TO DO - Without altering a word, return the records below, but exclude the pictures.

-------

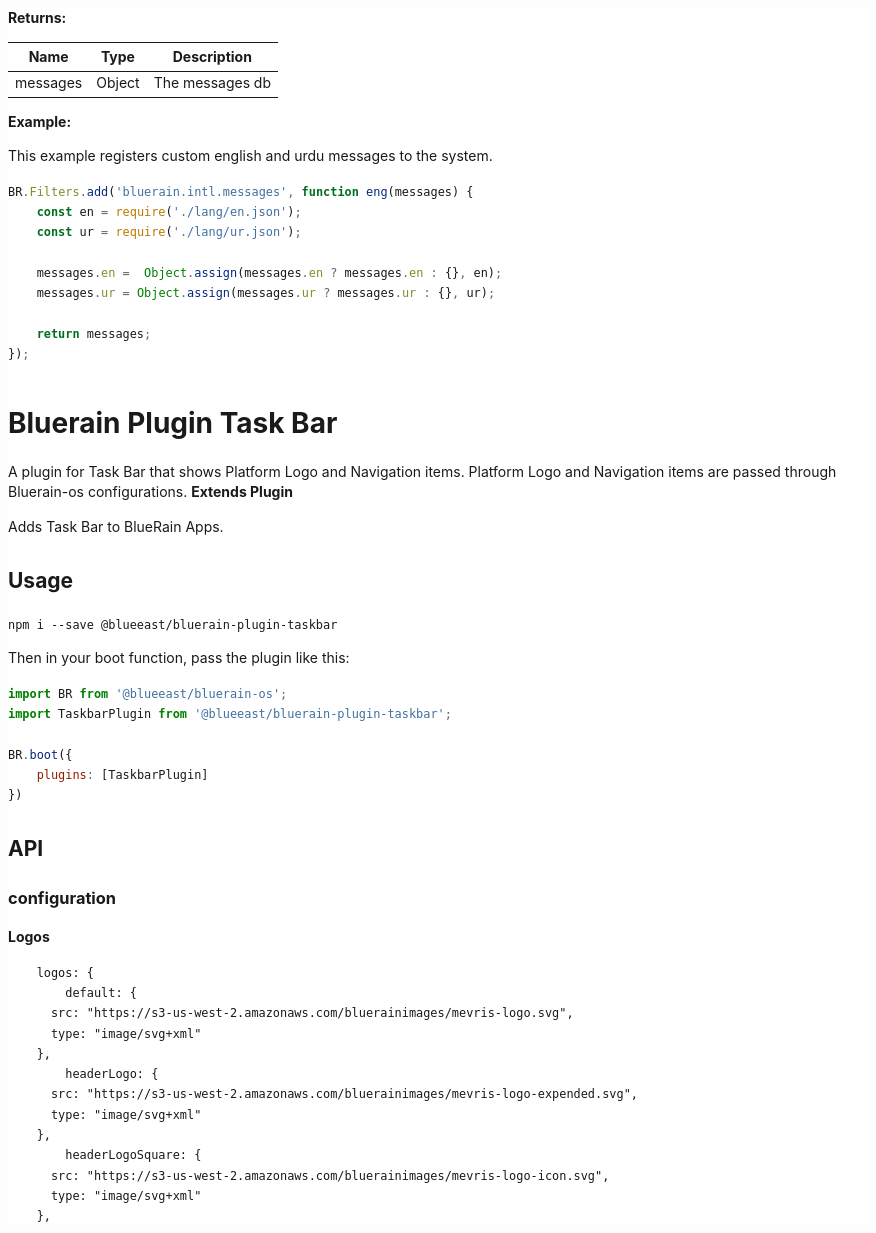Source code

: **Returns:**

| Name     | Type   | Description     |
| -------- | ------ | --------------- |
| messages | Object | The messages db |

**Example:**

This example registers custom english and urdu messages to the system.

```javascript
BR.Filters.add('bluerain.intl.messages', function eng(messages) {
	const en = require('./lang/en.json');
	const ur = require('./lang/ur.json');

	messages.en =  Object.assign(messages.en ? messages.en : {}, en);
	messages.ur = Object.assign(messages.ur ? messages.ur : {}, ur);

	return messages;
});
```


# Bluerain Plugin Task Bar

A plugin for Task Bar that shows Platform Logo and Navigation items. Platform Logo and Navigation items are passed through Bluerain-os configurations.
**Extends Plugin**

Adds Task Bar to BlueRain Apps.

## Usage

```shell
npm i --save @blueeast/bluerain-plugin-taskbar
```

Then in your boot function, pass the plugin like this:

```javascript
import BR from '@blueeast/bluerain-os';
import TaskbarPlugin from '@blueeast/bluerain-plugin-taskbar';

BR.boot({
	plugins: [TaskbarPlugin]
})
```

## API

### configuration

**Logos**
```
	logos: {
		default: {
      src: "https://s3-us-west-2.amazonaws.com/bluerainimages/mevris-logo.svg",
      type: "image/svg+xml"
    },
		headerLogo: {
      src: "https://s3-us-west-2.amazonaws.com/bluerainimages/mevris-logo-expended.svg",
      type: "image/svg+xml"
    },
		headerLogoSquare: {
      src: "https://s3-us-west-2.amazonaws.com/bluerainimages/mevris-logo-icon.svg",
      type: "image/svg+xml"
    },
```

-------

OUTPUT OF THE EXERCISE -
Source code

: **Returns:**

| Name     | Type   | Description     |
| -------- | ------ | --------------- |
| messages | Object | The messages db |

**Example:**

This example registers custom english and urdu messages to the system.

```javascript
BR.Filters.add('bluerain.intl.messages', function eng(messages) {
	const en = require('./lang/en.json');
	const ur = require('./lang/ur.json');

	messages.en =  Object.assign(messages.en ? messages.en : {}, en);
	messages.ur = Object.assign(messages.ur ? messages.ur : {}, ur);

	return messages;
});
```


# Bluerain Plugin Task Bar

A plugin for Task Bar that shows Platform Logo and Navigation items. Platform Logo and Navigation items are passed through Bluerain-os configurations.
**Extends Plugin**

Adds Task Bar to BlueRain Apps.

## Usage

```shell
npm i --save @blueeast/bluerain-plugin-taskbar
```

Then in your boot function, pass the plugin like this:

```javascript
import BR from '@blueeast/bluerain-os';
import TaskbarPlugin from '@blueeast/bluerain-plugin-taskbar';

BR.boot({
	plugins: [TaskbarPlugin]
})
```

## API

### configuration

**Logos**
```
	logos: {
		default: {
      src: "https://s3-us-west-2.amazonaws.com/bluerainimages/mevris-logo.svg",
      type: "image/svg+xml"
    },
		headerLogo: {
      src: "https://s3-us-west-2.amazonaws.com/bluerainimages/mevris-logo-expended.svg",
      type: "image/svg+xml"
    },
		headerLogoSquare: {
      src: "https://s3-us-west-2.amazonaws.com/bluerainimages/mevris-logo-icon.svg",
      type: "image/svg+xml"
    },
```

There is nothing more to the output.